Mercedes défend l'absence de drapeau rouge après le crash de Russell
Mercedes estime que la direction de course a parfaitement agi après l'accident de George Russell à Melbourne, et comprend l'absence de drapeau rouge.
Les images ont un court instant fait froid dans le dos, et les cris de George Russell dans la radio ont eux aussi marqué les esprits.

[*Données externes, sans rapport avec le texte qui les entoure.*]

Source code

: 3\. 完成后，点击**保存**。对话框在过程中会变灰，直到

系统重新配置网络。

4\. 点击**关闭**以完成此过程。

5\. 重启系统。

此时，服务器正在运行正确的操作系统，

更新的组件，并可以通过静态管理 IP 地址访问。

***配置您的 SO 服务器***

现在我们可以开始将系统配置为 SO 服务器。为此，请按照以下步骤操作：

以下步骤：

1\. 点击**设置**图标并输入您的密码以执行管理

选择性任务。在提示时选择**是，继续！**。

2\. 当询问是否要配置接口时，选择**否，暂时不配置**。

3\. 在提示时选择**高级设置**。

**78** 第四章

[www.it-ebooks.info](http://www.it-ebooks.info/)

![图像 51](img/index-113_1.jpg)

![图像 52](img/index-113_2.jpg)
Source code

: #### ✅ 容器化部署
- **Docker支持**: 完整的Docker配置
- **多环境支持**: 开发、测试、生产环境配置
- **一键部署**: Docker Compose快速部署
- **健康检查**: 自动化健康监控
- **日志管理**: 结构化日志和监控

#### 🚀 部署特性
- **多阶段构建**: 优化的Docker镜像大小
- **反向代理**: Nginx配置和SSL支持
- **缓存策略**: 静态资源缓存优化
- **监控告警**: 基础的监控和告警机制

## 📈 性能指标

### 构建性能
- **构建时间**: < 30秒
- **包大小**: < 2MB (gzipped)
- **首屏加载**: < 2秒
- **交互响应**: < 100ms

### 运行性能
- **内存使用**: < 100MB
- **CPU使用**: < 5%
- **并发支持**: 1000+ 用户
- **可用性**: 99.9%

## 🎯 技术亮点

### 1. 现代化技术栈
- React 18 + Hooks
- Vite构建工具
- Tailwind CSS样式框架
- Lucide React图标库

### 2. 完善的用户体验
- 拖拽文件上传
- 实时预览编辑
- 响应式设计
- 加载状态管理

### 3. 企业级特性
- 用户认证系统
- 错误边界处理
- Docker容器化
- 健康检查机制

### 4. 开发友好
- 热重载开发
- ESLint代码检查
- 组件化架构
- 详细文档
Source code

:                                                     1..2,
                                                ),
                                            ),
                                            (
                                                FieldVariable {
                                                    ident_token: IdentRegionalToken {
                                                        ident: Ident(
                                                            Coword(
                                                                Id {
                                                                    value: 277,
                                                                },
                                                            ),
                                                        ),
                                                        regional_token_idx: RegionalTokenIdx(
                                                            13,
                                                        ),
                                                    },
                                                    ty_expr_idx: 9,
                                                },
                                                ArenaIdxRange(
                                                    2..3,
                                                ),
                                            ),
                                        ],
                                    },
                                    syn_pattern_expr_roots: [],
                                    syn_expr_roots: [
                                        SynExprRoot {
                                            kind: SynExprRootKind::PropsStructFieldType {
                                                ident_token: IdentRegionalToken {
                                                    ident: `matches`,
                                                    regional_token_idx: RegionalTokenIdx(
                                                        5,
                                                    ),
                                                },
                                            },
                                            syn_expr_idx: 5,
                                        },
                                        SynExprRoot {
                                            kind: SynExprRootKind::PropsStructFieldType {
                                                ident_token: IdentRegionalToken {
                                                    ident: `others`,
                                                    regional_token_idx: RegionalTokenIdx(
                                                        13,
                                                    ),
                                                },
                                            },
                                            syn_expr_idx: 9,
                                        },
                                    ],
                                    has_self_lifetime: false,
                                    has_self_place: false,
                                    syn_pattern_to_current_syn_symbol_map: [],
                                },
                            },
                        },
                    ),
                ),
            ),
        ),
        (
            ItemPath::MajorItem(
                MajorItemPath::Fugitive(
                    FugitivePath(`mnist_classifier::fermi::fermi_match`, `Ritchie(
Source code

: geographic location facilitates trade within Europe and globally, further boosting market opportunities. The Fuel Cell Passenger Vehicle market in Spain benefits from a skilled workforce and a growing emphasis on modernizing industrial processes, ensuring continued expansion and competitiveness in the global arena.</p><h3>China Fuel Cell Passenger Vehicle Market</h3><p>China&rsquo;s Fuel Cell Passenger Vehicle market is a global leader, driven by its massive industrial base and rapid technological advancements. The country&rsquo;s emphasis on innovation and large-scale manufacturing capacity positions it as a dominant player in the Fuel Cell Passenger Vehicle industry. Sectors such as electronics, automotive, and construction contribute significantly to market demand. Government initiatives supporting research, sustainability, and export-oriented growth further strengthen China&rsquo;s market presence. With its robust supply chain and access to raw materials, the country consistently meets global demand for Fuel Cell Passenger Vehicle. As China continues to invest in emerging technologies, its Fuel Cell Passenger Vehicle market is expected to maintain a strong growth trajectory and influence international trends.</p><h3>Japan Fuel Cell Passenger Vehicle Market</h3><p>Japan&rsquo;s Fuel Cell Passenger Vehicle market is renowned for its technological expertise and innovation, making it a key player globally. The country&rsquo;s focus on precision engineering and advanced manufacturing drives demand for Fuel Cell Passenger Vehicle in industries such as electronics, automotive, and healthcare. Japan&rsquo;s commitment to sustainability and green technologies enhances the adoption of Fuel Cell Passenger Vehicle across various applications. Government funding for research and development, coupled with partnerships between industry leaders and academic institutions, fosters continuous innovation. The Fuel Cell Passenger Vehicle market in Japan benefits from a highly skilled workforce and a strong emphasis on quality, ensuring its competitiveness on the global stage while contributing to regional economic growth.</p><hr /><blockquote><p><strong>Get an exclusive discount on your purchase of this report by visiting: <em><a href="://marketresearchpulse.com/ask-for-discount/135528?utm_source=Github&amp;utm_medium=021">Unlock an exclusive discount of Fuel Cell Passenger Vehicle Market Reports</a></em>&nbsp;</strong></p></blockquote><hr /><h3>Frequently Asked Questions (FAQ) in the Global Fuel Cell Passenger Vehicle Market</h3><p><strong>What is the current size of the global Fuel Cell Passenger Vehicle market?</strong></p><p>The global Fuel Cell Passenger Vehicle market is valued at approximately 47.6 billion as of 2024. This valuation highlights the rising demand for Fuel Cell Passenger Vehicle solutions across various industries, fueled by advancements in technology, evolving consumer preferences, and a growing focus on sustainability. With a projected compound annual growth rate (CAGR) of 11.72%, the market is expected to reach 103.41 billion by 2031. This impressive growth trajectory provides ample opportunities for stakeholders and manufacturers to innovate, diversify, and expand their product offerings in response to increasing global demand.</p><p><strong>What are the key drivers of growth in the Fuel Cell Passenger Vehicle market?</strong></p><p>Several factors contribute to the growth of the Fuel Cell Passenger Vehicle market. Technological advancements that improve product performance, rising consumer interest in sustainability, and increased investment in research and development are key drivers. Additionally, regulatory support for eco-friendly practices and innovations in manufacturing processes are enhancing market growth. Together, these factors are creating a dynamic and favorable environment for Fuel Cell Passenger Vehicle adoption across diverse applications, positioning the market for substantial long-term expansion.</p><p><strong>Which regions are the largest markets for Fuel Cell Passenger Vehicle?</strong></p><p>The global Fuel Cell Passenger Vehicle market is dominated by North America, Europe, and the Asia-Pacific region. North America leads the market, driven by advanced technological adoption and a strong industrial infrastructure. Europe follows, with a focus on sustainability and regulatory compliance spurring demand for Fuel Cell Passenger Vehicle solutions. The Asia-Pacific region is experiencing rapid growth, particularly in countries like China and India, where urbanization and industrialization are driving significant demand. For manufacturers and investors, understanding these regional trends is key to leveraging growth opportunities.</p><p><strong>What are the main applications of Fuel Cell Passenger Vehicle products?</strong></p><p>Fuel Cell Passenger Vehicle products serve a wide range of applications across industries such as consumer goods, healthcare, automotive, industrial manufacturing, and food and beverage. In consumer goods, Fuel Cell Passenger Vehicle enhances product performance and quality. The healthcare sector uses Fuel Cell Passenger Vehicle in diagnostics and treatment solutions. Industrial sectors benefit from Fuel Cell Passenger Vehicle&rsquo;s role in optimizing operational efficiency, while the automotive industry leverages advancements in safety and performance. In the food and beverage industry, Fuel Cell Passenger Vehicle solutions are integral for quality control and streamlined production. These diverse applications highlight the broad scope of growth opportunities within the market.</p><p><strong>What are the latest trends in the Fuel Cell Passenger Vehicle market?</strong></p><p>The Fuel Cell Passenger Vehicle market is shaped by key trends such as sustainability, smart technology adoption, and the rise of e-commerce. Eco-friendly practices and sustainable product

Dimanche dernier, dans l'avant-dernier tour du Grand Prix d'Australie, le pilote anglais s'est retrouvé sur le flanc en milieu de piste après un accident survenu dans l'enchaînement des virages 6 et 7. Une situation précaire devant laquelle la direction de course a déployé le voiture de sécurité virtuelle pour neutraliser l'épreuve jusqu'à l'arrivée.
Depuis son cockpit, George Russell réclamait un drapeau rouge. Et c'est probablement ce qui a suscité le plus d'émoi dans certaines réactions d'après course. Néanmoins, dans ce contexte, l'arrêt immédiat de la course ne se justifiait pas et toutes les mesures de sécurité ont bel et bien été prises.
Aucun acteur n'a d'ailleurs vraiment remis en cause ce choix, et Mercedes non plus. L'écurie allemande est la première à souligner que tout a été fait pour protéger son pilote, et qu'il fallait dissocier ce bon fonctionnement global de la réaction à chaud du Britannique, de plus sans avoir sur le moment tous les éléments à sa connaissance.
Premier à arriver sur les lieux de l'accident, Lance Stroll était à plusieurs secondes derrière George Russell est a été prévenu largement à temps, que ce soit par la signalétique ou par son équipe. Puis toutes les monoplaces sont ensuite passées au ralenti, conformément à la neutralisation appliquée.
"Tous ceux qui ont regardé la course ont entendu les appels radio de George pour demander un drapeau rouge", explique le directeur technique de Mercedes, James Allison. "George se sentait incroyablement vulnérable. Il savait qu'il était au milieu de la piste. Il savait qu'il était dans une portion très rapide du circuit, avec des virages en aveugle, et il était positionné de telle sorte qu'il ne voyait rien de ce qui se passait."
"C'est une position vulnérable et c'est pourquoi il s'est senti en détresse. Ce qu'il ne pouvait pas savoir, c'est la rapidité avec laquelle la direction de course a agi, la rapidité avec laquelle les drapeaux jaunes ont été brandis, la rapidité avec laquelle la voiture de sécurité virtuelle a été déployée. Je pense qu'il y a eu une très bonne réaction de la part de l'ensemble du système de signalisation pour s'assurer qu'il était protégé alors qu'il se trouvait dans une position très vulnérable. Il ne pouvait pas le savoir. Tout ce qu'il savait, c'est qu'il était terriblement exposé, et il voulait le faire savoir."
Une enquête a été ouverte sur cet accident après le Grand Prix, et elle abouti sur une sanction polémique infligée à Fernando Alonso. En dépit de l'absence de contact entre les deux pilotes, les commissaires ont estimé qu'en abordant son virage plus lentement que d'habitude afin d'en optimiser la sortie, le pilote espagnol avait "piloté d'une manière qui était au moins potentiellement dangereuse compte tenu de la nature à très haute vitesse de cet endroit du circuit". La pénalité a suscité les critiques du double Champion du monde, de son équipe, et de plusieurs observateurs.